Find every line below where the string "Paul" shows up, and copy those lines.
[[ DATA PROVIDED open ]]
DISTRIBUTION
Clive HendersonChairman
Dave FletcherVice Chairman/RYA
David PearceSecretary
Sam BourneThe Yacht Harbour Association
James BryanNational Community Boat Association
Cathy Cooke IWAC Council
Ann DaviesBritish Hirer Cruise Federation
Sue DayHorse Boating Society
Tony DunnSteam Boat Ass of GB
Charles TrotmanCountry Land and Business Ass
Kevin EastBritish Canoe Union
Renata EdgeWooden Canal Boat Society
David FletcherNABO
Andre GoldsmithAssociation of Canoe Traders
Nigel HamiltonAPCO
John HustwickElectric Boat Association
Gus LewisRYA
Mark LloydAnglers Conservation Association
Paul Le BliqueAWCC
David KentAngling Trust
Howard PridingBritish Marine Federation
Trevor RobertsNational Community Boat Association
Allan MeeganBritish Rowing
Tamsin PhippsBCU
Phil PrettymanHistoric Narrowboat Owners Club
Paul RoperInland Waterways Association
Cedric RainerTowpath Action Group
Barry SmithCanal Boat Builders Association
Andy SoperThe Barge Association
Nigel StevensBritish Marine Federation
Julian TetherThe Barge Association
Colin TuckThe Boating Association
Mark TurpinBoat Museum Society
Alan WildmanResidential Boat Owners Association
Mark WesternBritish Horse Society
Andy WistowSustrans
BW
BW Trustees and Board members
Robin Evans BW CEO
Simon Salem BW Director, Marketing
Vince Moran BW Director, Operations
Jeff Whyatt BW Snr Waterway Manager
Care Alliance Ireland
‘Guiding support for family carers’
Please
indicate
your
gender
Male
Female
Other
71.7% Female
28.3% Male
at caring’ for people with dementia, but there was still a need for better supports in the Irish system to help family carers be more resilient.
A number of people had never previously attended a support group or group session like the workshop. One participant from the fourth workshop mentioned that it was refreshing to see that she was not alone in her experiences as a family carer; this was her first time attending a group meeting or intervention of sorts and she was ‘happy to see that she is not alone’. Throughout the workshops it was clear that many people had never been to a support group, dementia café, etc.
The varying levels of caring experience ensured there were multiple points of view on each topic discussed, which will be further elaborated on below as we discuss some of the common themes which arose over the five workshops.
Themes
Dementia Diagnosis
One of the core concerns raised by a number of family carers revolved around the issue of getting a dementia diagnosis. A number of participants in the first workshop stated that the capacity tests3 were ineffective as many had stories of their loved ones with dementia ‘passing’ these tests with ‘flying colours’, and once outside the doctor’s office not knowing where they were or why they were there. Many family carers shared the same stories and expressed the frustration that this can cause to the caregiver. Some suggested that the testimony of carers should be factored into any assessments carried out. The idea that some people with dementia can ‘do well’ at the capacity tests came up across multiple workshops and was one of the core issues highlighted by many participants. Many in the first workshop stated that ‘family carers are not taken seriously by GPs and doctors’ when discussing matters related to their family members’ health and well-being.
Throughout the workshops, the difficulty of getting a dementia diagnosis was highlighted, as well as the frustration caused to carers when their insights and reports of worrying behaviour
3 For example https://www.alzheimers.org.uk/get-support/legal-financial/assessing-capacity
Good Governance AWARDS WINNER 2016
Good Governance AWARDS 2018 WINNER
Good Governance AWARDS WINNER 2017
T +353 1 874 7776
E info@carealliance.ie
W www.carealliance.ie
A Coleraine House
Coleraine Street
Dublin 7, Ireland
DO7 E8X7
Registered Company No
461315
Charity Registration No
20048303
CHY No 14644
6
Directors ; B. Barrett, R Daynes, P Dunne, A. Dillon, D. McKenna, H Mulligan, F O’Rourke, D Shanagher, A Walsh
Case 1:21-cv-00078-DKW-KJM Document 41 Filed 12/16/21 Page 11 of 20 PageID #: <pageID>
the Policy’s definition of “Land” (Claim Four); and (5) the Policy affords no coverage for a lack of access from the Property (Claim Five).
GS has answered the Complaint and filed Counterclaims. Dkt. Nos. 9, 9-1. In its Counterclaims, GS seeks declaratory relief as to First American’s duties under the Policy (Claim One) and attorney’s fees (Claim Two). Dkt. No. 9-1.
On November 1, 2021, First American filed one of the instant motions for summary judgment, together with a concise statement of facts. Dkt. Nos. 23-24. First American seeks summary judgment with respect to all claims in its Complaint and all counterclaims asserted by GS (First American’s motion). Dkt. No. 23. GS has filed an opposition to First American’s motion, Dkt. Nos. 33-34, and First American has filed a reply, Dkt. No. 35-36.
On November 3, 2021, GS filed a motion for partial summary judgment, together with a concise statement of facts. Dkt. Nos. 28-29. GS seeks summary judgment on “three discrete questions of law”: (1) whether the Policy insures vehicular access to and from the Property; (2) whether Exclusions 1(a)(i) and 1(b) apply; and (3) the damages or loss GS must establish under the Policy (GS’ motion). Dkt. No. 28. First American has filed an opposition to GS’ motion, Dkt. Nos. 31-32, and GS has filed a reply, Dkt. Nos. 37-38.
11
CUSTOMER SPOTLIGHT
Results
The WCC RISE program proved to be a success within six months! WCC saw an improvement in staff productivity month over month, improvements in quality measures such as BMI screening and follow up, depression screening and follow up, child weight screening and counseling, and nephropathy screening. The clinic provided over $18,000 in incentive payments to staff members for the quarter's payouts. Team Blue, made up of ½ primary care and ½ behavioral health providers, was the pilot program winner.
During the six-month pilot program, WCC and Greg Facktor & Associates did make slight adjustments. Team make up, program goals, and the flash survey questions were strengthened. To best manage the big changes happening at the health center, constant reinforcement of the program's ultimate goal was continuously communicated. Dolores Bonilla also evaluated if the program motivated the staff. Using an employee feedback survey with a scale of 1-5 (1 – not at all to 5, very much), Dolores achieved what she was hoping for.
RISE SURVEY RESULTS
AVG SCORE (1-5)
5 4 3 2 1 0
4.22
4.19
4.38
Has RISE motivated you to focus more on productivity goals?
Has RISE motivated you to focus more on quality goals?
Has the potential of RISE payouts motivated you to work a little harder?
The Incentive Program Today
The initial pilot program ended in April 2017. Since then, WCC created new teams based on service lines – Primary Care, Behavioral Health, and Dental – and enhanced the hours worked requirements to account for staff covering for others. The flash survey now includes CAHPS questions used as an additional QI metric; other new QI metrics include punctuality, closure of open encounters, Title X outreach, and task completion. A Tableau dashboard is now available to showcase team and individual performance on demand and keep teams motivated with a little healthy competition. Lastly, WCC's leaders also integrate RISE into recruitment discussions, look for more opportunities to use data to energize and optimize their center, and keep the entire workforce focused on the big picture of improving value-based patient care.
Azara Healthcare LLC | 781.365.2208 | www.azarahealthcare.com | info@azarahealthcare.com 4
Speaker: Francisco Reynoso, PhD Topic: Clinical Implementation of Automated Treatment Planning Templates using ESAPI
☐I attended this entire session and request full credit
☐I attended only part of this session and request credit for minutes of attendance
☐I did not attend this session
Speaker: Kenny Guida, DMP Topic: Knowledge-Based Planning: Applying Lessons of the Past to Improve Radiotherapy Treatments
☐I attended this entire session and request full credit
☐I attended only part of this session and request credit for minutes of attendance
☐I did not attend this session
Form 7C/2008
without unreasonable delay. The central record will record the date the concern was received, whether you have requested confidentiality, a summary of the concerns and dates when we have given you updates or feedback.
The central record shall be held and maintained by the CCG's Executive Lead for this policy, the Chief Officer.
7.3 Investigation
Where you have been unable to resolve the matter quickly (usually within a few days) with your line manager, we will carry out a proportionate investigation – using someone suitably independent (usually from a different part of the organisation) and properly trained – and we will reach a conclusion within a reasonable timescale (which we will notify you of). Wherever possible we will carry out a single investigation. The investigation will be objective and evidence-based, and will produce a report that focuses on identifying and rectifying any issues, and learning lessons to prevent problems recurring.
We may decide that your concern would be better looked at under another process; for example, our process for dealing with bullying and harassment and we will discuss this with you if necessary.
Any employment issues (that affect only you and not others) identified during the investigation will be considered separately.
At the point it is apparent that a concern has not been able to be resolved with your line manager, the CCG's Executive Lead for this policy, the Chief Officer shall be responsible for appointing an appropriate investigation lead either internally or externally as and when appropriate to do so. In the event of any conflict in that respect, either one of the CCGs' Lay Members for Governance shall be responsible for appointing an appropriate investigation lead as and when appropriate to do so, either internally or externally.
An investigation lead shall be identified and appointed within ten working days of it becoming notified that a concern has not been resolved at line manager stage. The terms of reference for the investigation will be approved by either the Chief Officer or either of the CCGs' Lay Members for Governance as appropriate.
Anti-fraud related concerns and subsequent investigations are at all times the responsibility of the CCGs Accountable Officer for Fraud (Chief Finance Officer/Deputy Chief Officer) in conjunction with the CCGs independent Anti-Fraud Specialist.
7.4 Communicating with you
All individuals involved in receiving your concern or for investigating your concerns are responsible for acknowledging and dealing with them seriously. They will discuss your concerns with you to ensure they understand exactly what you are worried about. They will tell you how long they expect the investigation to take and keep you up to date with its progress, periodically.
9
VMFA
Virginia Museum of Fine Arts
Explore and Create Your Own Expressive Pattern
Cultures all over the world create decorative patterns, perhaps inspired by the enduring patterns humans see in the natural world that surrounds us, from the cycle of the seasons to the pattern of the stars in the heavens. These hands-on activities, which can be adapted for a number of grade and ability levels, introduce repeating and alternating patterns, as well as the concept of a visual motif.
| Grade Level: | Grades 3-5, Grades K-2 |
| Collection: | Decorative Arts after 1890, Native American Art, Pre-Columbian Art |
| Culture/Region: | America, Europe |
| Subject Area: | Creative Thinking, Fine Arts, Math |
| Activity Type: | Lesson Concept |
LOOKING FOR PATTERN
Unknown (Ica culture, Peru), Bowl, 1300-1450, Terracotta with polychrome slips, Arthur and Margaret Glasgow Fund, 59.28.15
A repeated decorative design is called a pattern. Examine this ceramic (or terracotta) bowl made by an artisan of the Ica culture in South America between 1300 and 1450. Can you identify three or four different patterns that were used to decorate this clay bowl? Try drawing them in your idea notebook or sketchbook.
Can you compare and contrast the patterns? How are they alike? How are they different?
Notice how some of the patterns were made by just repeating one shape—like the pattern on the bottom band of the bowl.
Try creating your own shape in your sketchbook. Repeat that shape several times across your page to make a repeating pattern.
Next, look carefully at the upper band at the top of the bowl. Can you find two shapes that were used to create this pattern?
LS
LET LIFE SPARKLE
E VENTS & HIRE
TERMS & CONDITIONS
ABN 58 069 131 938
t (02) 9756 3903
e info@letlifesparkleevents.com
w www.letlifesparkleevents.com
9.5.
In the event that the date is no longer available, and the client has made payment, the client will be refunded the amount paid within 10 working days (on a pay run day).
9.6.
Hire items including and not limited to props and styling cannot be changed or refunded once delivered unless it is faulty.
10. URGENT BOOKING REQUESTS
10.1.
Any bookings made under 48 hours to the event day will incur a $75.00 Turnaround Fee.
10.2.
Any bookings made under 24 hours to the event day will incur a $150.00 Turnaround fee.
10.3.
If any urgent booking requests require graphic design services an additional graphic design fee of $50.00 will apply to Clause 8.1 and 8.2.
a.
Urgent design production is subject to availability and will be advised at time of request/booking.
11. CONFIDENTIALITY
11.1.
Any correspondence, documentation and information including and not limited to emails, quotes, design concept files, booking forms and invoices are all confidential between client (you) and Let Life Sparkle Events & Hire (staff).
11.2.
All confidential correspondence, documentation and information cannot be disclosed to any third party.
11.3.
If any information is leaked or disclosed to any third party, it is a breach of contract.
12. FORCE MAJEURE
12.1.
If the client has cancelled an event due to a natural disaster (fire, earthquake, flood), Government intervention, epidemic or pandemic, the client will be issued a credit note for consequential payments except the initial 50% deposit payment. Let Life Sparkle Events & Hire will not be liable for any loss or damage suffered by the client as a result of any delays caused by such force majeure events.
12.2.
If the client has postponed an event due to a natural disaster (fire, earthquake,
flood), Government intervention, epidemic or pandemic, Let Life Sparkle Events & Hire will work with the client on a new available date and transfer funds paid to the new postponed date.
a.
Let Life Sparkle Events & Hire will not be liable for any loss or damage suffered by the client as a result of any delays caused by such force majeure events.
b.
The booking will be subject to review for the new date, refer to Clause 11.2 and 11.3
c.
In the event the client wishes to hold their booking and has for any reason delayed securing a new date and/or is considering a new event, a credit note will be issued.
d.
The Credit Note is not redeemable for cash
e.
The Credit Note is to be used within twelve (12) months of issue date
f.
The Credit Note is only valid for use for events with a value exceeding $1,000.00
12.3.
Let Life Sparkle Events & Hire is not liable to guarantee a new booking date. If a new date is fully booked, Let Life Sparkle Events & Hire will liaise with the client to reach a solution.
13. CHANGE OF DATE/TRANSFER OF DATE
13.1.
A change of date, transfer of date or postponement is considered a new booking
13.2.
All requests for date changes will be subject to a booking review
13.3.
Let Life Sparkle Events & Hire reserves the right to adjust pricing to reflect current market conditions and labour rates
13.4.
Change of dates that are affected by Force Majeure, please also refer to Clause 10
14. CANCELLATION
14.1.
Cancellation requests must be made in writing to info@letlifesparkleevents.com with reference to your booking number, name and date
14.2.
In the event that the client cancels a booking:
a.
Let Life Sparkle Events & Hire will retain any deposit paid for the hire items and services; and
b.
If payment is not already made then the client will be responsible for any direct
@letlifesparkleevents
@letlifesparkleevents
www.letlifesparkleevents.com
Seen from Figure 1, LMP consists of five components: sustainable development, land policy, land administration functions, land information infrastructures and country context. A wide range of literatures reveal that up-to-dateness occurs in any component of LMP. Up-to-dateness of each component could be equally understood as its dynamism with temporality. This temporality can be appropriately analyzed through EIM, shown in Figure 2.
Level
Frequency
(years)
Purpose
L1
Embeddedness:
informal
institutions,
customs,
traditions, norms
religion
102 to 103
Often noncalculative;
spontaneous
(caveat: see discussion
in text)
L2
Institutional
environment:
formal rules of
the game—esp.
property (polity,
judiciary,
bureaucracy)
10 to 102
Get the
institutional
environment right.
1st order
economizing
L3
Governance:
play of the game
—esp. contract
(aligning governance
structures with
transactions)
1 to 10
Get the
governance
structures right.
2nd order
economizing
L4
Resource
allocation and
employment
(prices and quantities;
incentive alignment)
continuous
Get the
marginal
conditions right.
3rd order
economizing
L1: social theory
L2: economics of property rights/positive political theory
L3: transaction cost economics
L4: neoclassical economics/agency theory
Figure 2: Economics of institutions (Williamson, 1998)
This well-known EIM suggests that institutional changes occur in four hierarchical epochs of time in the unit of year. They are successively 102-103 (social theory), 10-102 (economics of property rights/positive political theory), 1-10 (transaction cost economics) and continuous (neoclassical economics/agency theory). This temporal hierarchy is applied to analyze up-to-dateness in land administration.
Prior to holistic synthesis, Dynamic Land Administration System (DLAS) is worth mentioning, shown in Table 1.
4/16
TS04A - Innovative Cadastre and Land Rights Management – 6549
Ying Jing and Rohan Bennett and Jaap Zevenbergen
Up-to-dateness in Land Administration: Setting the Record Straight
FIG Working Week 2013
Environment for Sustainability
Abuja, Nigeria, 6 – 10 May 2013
[[ DATA PROVIDED closed ]]
■ WRITTEN RESPONSE:
Paul Le BliqueAWCC
Paul RoperInland Waterways Association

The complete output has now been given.